Re: scsi: use-after-free in bio_copy_from_iter

From: Dmitry Vyukov
Date: Tue Dec 06 2016 - 10:46:37 EST


On Tue, Dec 6, 2016 at 4:38 PM, Johannes Thumshirn <jthumshirn@xxxxxxx> wrote:
> On Tue, Dec 06, 2016 at 10:43:57AM +0100, Dmitry Vyukov wrote:
>> On Tue, Dec 6, 2016 at 10:32 AM, Johannes Thumshirn <jthumshirn@xxxxxxx> wrote:
>> > On Mon, Dec 05, 2016 at 07:03:39PM +0000, Al Viro wrote:
>> >> On Mon, Dec 05, 2016 at 04:17:53PM +0100, Johannes Thumshirn wrote:
>> >> > 633 hp = &srp->header;
>> >> > [...]
>> >> > 646 hp->dxferp = (char __user *)buf + cmd_size;
>> >>
>> >> > So the memory for hp->dxferp comes from:
>> >> > 633 hp = &srp->header;
>> >>
>> >> ????
>> >>
>> >> > >From my debug instrumentation I see that the dxferp ends up in the
>> >> > iovec_iter's kvec->iov_base and the faulting address is always dxferp + n *
>> >> > 4k with n in [1, 16] (and we're copying 16 4k pages from the iovec into the
>> >> > bio).
>> >>
>> >> _Address_ of hp->dxferp comes from that assignment; the value is 'buf'
>> >> argument of sg_write() + small offset. In this case, it should point
>> >> inside a pipe buffer, which is, indeed, at a kernel address. Who'd
>> >> allocated srp is irrelevant.
>> >
>> > Yes I realized that as well when I had enough distance between me and the
>> > code...
>> >
>> >>
>> >> And if you end up dereferencing more than one page worth there, you do have
>> >> a problem - pipe buffers are not going to be that large. Could you slap
>> >> WARN_ON((size_t)input_size > count);
>> >> right after the calculation of input_size in sg_write() and see if it triggers
>> >> on your reproducer?
>> >
>> > I did and it didn't trigger. What triggers is (as expected) a
>> > WARN_ON((size_t)mxsize > count);
>> > We have count at 80 and mxsize (which ends in hp->dxfer_len) at 65499. But the
>> > 65499 bytes are the len of the data we're suppost to be copying in via the
>> > iov. I'm still rather confused what's happening here, sorry.
>>
>>
>> I think the critical piece here is some kind of race or timing
>> condition. Note that the test program executes all of
>> memfd_create/write/open/sendfile twice.
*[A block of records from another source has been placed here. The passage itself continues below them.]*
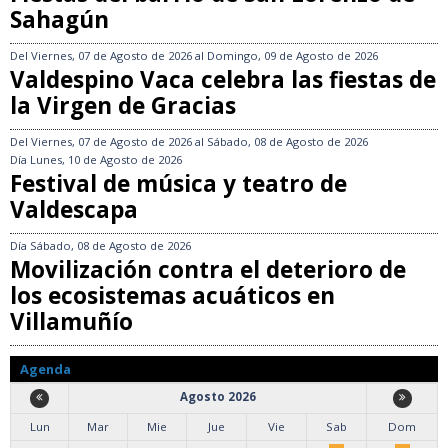
Sahagún
Del
Viernes, 07 de Agosto de 2026
al
Domingo, 09 de Agosto de 2026
Valdespino Vaca celebra las fiestas de
la Virgen de Gracias
Del
Viernes, 07 de Agosto de 2026
al
Sábado, 08 de Agosto de 2026
Día
Lunes, 10 de Agosto de 2026
Festival de música y teatro de
Valdescapa
Día
Sábado, 08 de Agosto de 2026
Movilización contra el deterioro de
los ecosistemas acuáticos en
Villamuñío
Agenda
Agosto 2026
Lun
Mar
Mie
Jue
Vie
Sab
Dom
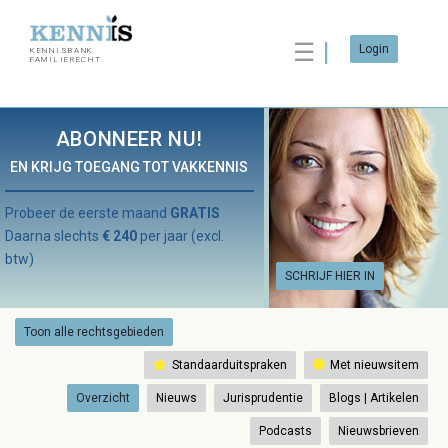
☰
Login
KENNISBANK
FAMILIERECHT
ABONNEER NU!
EN KRIJG TOEGANG TOT VAKKENNIS
Probeer de eerste maand
GRATIS
Daarna slechts
€ 240
per jaar (excl.
btw)
SCHRIJF HIER IN
Toon alle rechtsgebieden
Standaarduitspraken
Met nieuwsitem
Overzicht
Nieuws
Jurisprudentie
Blogs | Artikelen
Podcasts
Nieuwsbrieven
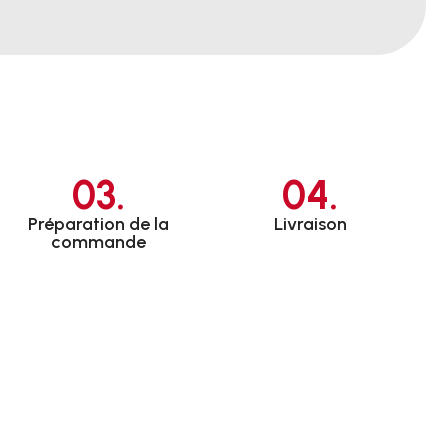
03.
04.
Préparation de la
Livraison
commande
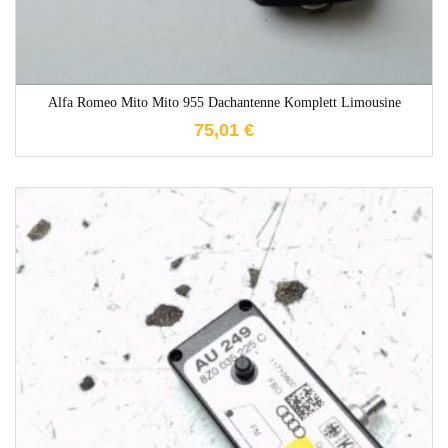
Alfa Romeo Mito Mito 955 Dachantenne Komplett Limousine
75,01
€
1-3 Werktage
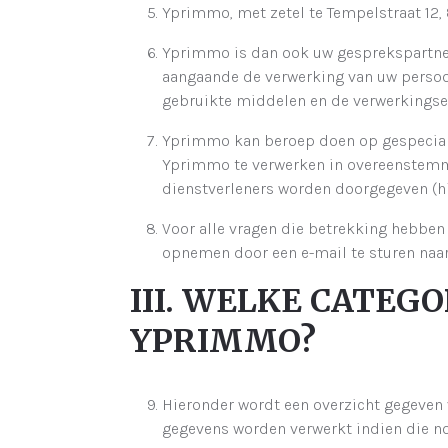
Yprimmo, met zetel te Tempelstraat 12,
Yprimmo is dan ook uw gesprekspartner 
aangaande de verwerking van uw perso
gebruikte middelen en de verwerkings
Yprimmo kan beroep doen op gespecial
Yprimmo te verwerken in overeenstemmin
dienstverleners worden doorgegeven (h
Voor alle vragen die betrekking hebben
opnemen door een e-mail te sturen na
III. WELKE CATE
YPRIMMO?
Hieronder wordt een overzicht gegeven
gegevens worden verwerkt indien die nod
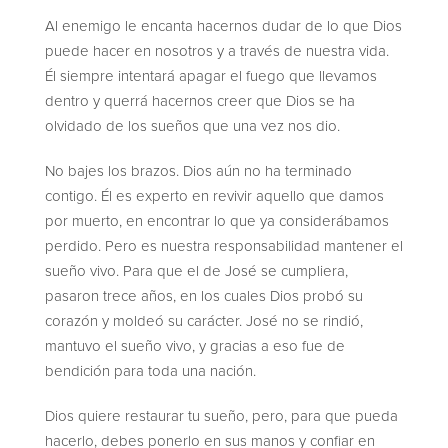
Al enemigo le encanta hacernos dudar de lo que Dios
puede hacer en nosotros y a través de nuestra vida.
Él siempre intentará apagar el fuego que llevamos
dentro y querrá hacernos creer que Dios se ha
olvidado de los sueños que una vez nos dio.
No bajes los brazos. Dios aún no ha terminado
contigo. Él es experto en revivir aquello que damos
por muerto, en encontrar lo que ya considerábamos
perdido. Pero es nuestra responsabilidad mantener el
sueño vivo. Para que el de José se cumpliera,
pasaron trece años, en los cuales Dios probó su
corazón y moldeó su carácter. José no se rindió,
mantuvo el sueño vivo, y gracias a eso fue de
bendición para toda una nación.
Dios quiere restaurar tu sueño, pero, para que pueda
hacerlo, debes ponerlo en sus manos y confiar en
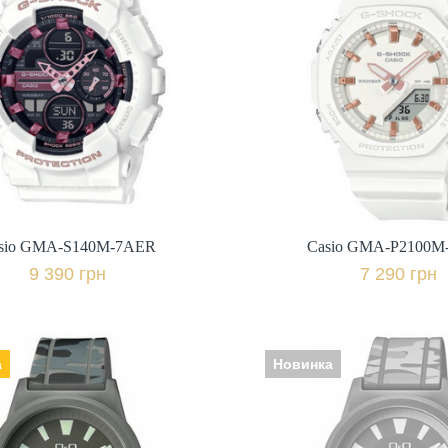
sio GMA-S140M-7AER
Casio GMA-P2100M
к: Японія, Механізм:
Виробник: Японія, Механізм:
ло: мінеральне,
електронні, Скло: мінеральне,
ь | браслет: полімер,
Ремінець | браслет: полімер,
Гарантія: 24 міс.,
Гарантія: 24 
9 390 грн.
7 290 грн.
+ порівняти
+ пор
sio GMA-S140M-7AER
Casio GMA-P2100M
Купити в 1 клік
Купити в 1 клі
9 390 грн
7 290 грн
а
Новинка
Q&Q V35A-004VY
к: Японія, Механізм:
Q&Q V35A-003
о: пластикове,
Виробник: Японія, Механізм:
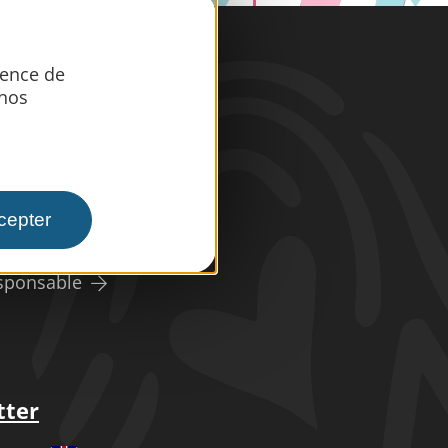
ience de
iques
 nos
er
s
esse
cepter
dicap
sponsable
tter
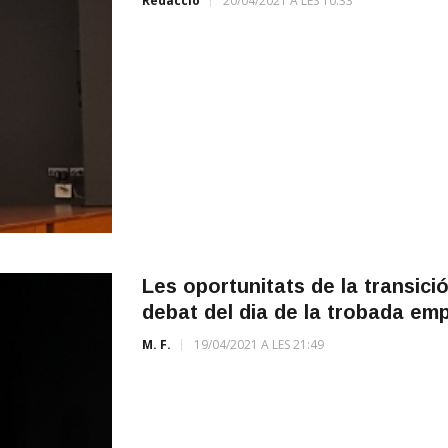
Redacció
20/04/2021 A LES 10:33
Les oportunitats de la transici
debat del dia de la trobada emp
M. F.
19/04/2021 A LES 21:49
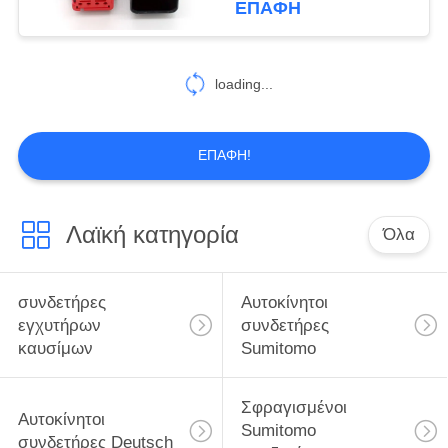
ΕΠΑΦΉ
loading...
ΕΠΑΦΉ!
Λαϊκή κατηγορία
Όλα
συνδετήρες
Αυτοκίνητοι
εγχυτήρων
συνδετήρες
καυσίμων
Sumitomo
Σφραγισμένοι
Αυτοκίνητοι
Sumitomo
συνδετήρες Deutsch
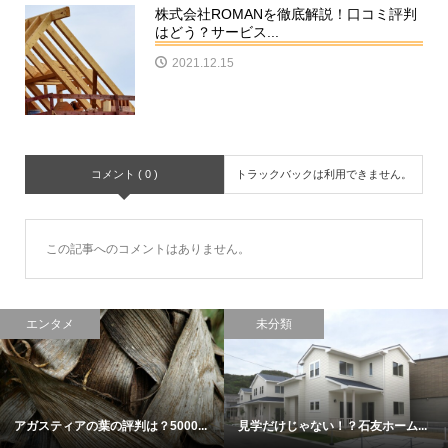
株式会社ROMANを徹底解説！口コミ評判
はどう？サービス...
2021.12.15
コメント ( 0 )
トラックバックは利用できません。
この記事へのコメントはありません。
エンタメ
未分類
アガスティアの葉の評判は？5000...
見学だけじゃない！？石友ホーム...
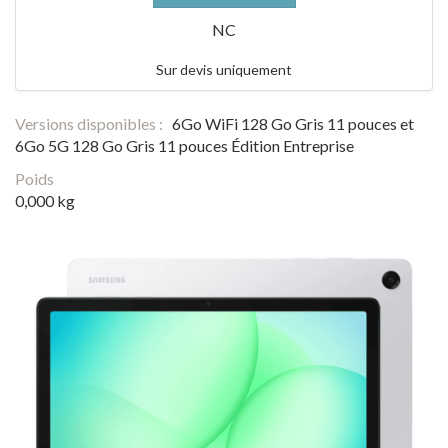
NC
Sur devis uniquement
Versions disponibles :
6Go WiFi 128 Go Gris 11 pouces et
6Go 5G 128 Go Gris 11 pouces Édition Entreprise
Poids
0,000 kg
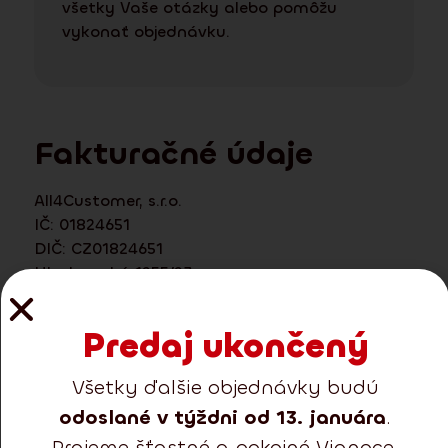
všetky Vaše otázky alebo pomôžu
vykonať objednávku.
Fakturačné údaje
All4Customer, s.r.o.
IČ: 01824651
DIČ: CZ01824651
Hladnovská 1255/23
710 00, Ostrava
Predaj ukončený
Všetky ďalšie objednávky budú
odoslané v týždni od 13. januára
.
Prajeme šťastné a pokojné Vianoce.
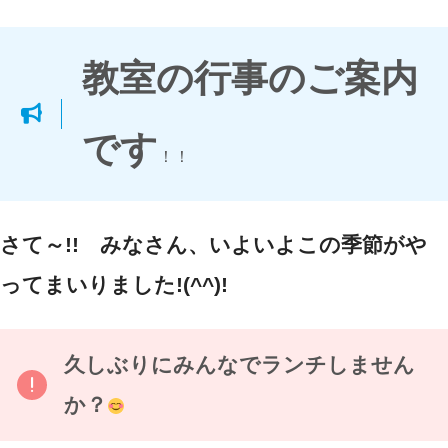
教室の行事のご案内
です
！！
さて～!! みなさん、いよいよこの季節がや
ってまいりました!(^^)!
久しぶりにみんなでランチしません
か？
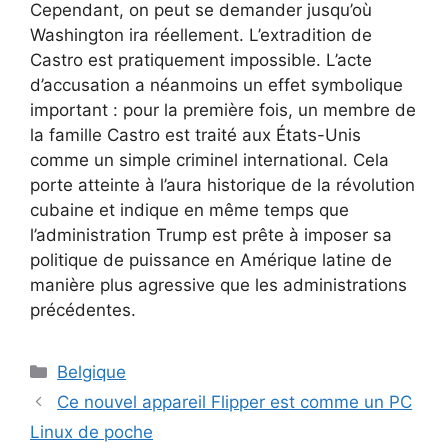
Cependant, on peut se demander jusqu’où
Washington ira réellement. L’extradition de
Castro est pratiquement impossible. L’acte
d’accusation a néanmoins un effet symbolique
important : pour la première fois, un membre de
la famille Castro est traité aux États-Unis
comme un simple criminel international. Cela
porte atteinte à l’aura historique de la révolution
cubaine et indique en même temps que
l’administration Trump est prête à imposer sa
politique de puissance en Amérique latine de
manière plus agressive que les administrations
précédentes.
Catégories
Belgique
Ce nouvel appareil Flipper est comme un PC
Linux de poche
Second time the calls race
>> with each other, but they also can race with the first execution of
>> the calls.
>
> FWIW I've just run the reproducer once instead of looping it to check how it
> would normally behave and it bailes out at:
>
> 604 if (count < (SZ_SG_HEADER + 6))
> 605 return -EIO; /* The minimum scsi command length is 6 bytes. */
>
> That means, weren't going down the copy_form_iter() road at all. Usually, but
> sometimes we do. And then we try to copy 16 pages from the pipe buffer (is
> this correct?).
> The reproducer does: sendfile("/dev/sg0", memfd, offset_in_memfd, 0x10000);
>
> I don't see how we get there? Could it be random data from the mmap() we point
> the memfd to?
>
> This bug is confusing to be honest.


Where does this count come from? What address in the user program? Is
it 0x20012fxx?
One possibility for non-deterministically changing inputs is that this part:

case 2:
NONFAILING(*(uint32_t*)0x20012fd8 = (uint32_t)0x28);
NONFAILING(*(uint32_t*)0x20012fdc = (uint32_t)0xffff);
NONFAILING(*(uint64_t*)0x20012fe0 = (uint64_t)0x0);
NONFAILING(*(uint64_t*)0x20012fe8 = (uint64_t)0xffffffffffff993f);
NONFAILING(*(uint64_t*)0x20012ff0 = (uint64_t)0xa8b);
NONFAILING(*(uint32_t*)0x20012ff8 = (uint32_t)0xff);
r[9] = syscall(__NR_write, r[2], 0x20012fd8ul, 0x28ul, 0, 0,
0, 0, 0, 0);

runs concurrently with this part:

case 0:
r[0] =
syscall(__NR_mmap, 0x20000000ul, 0x13000ul, 0x3ul,
0x32ul, 0xfffffffffffffffful, 0x0ul, 0, 0, 0);

So all of the input data to the write, or a subset of the input data,
can be zeros.